I created several programs that collect a large amount of information and store it in raw form in the Mongo database. Later, at predetermined time periods, map_reduce operations are map_reduce that evaluate subsets of this information.
Raw data must be stored, cannot be deleted, but map_reduce operations map_reduce not necessarily need the results of all raw data to work. Instead, I built map_reduce operations map_reduce that they can only work with the latest collected data that remains to be evaluated. The second map_reduce operation map_reduce called later, which handles the reduction of refined source data.
Then I need to specify a query filter so that the raw data that was once reduced is not reduced in every map_reduce operation. The solution I came across was to specify a filter (or pass the map_reduce request to the request) that would select ONLY records with the date_collected field newer than the given date.
At first I tried using the following code:
for k in SomeData.objects.filter(date_collected__gt=BULK_REQUEST_DATE).map_reduce(map_f, reduce_f, {'merge':'COLLECTION'}): print k.value
I also tried this with a smaller filter (just to make sure I didn't think about dates back). This also did not work.
Now here is what is interesting. If I were to remove the chain_reduce method call with chain and type k on top, as in:
for k in SomeData.objects.filter(date_collected__gt=BULK_REQUEST_DATE): print k
The filter works fine, and only data collected after a certain point in time is selected.
Then I hacked the MongoEngine queryset.py module and added an optional parameter to the map_reduce method map_reduce that the request could be passed to the map_reduce function, as in:
q = {'date_collected' : {'$lte' : BULK_REQUEST_DATE}} for k in SomeData.objects.filter(date_collected__lte=BULK_REQUEST_DATE).map_reduce(map_f, reduce_f, {'merge':'COLLECTION'}, query=q): print k.value
Again, this did not produce the expected results. However, there were no errors. I was able to cancel the map_reduce operation by submitting an incorrectly configured request or by changing the $lte advanced query operator to something like $asdfjla , so I know that any request that I missed the map_reduce method was evaluated and at least did not cause problems.
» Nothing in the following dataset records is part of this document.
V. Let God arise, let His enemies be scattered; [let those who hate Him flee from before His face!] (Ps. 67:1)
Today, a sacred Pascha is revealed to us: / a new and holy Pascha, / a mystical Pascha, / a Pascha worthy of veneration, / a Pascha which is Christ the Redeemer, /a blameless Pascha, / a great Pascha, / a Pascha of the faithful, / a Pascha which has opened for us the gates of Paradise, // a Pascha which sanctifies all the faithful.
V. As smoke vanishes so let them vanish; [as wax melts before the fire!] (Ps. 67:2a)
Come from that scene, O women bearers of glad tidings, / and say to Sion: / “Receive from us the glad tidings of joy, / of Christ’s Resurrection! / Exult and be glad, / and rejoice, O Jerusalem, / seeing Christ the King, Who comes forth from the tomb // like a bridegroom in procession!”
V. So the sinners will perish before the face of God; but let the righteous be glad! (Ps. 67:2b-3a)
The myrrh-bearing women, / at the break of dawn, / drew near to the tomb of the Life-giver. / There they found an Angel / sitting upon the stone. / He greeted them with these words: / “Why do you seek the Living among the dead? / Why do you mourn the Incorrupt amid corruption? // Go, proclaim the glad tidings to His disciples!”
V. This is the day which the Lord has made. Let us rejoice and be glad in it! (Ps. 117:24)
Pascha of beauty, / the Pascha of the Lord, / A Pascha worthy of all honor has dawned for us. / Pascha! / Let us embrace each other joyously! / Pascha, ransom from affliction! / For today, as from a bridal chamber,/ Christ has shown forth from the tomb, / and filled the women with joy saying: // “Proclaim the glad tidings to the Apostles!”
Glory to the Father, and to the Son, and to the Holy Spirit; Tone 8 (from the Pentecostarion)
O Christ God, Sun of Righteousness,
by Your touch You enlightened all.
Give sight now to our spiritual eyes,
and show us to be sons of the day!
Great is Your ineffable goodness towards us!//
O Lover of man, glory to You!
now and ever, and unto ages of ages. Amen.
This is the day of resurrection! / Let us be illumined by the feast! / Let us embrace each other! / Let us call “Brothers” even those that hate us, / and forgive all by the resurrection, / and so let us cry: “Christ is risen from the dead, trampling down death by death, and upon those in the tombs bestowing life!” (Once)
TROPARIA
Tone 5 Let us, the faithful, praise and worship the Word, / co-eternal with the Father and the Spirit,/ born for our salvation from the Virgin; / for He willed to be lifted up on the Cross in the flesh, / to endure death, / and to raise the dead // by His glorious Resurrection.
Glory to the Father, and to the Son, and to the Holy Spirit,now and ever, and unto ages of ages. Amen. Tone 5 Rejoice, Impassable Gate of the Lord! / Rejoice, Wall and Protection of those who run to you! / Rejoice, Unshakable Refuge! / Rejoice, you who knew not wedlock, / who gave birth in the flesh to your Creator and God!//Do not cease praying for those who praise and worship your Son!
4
In all of the above methods for executing the map_reduce operation, the completeness of all data in the raw storage was analyzed. None of my attempts violated the map_reduce operation, but they were also unable to limit the request to a subset of the data.
Can anyone point out a flaw in my date comparison logic?
Dates are stored in the mongo database as python datetime.time. I also tried changing dates in ISOformat before comparing two dates. This does not work on python or javascript side.
Any help would be greatly appreciated! Thanks.
UPDATE
I decided that the problem is NOT with MongoEngine.
The problem is how PyMongo Datetime objects are compared in javascript using operators such as "$ gte" or "$ lte". For some reason, datetime objects are not treated as such or are not properly converted to javascripts dates.
I have not yet been able to find much more than this, but if you have any pointers, I would definitely use them!
UPDATE
I switched from testing MongoEngine to direct testing PyMongo. The following code does not produce the expected results. Note: epochtime is a field that contains the number of seconds (in int) from the era in which the document was created. The timestamp is also an int created at runtime.
j = db.data.map_reduce(map_f, reduce_f, {'merge':'COLLECTION'}, query={'epochtime':{'$lte':timestamp}}) for x in j.find(): print x
I would expect that when "$ lte" is used, the for loop will print x, since timestamp> epochtime is always. Alternatively, I would expect that if "$ gte" were used, the values ββwould not be printed. Instead, the same values ββare printed in both cases; it makes no difference when using the $ lte or $ gte operator.
What am I missing?
UPDATE
I applied the same operation as in my previous update, expect that instead of the number of seconds from the moment I created, I reset each epochtime field in the collection to be an increased number, starting from 1. I also set timestamp = 1. Then I performed the map_reduce operation. It worked correctly.
Does this make me think there is a problem with the byte size of the fields? I reproduced the above results using the float field. It worked for small floats, but not for a float representing the number of seconds (with decimals) from an era.
I definitely miss something fundamental here ...
UPDATE
Find what may cause the problem. When I use the merge output function for map_reduce, it successfully filters based on the request and then saves the first snapshot of the data to the specified collection. However, this only works once. An afterword condition in a query does not work sequentially, if at all. It only seems to be a merge output function. This does not happen when using replacement, reduction, or inline output methods. In addition, it seems that when the merge function is used a second time in the same set, the condition in the query argument depends on the size of the two values ββbeing compared - see the previous update.
I have no idea what this means or why this is happening.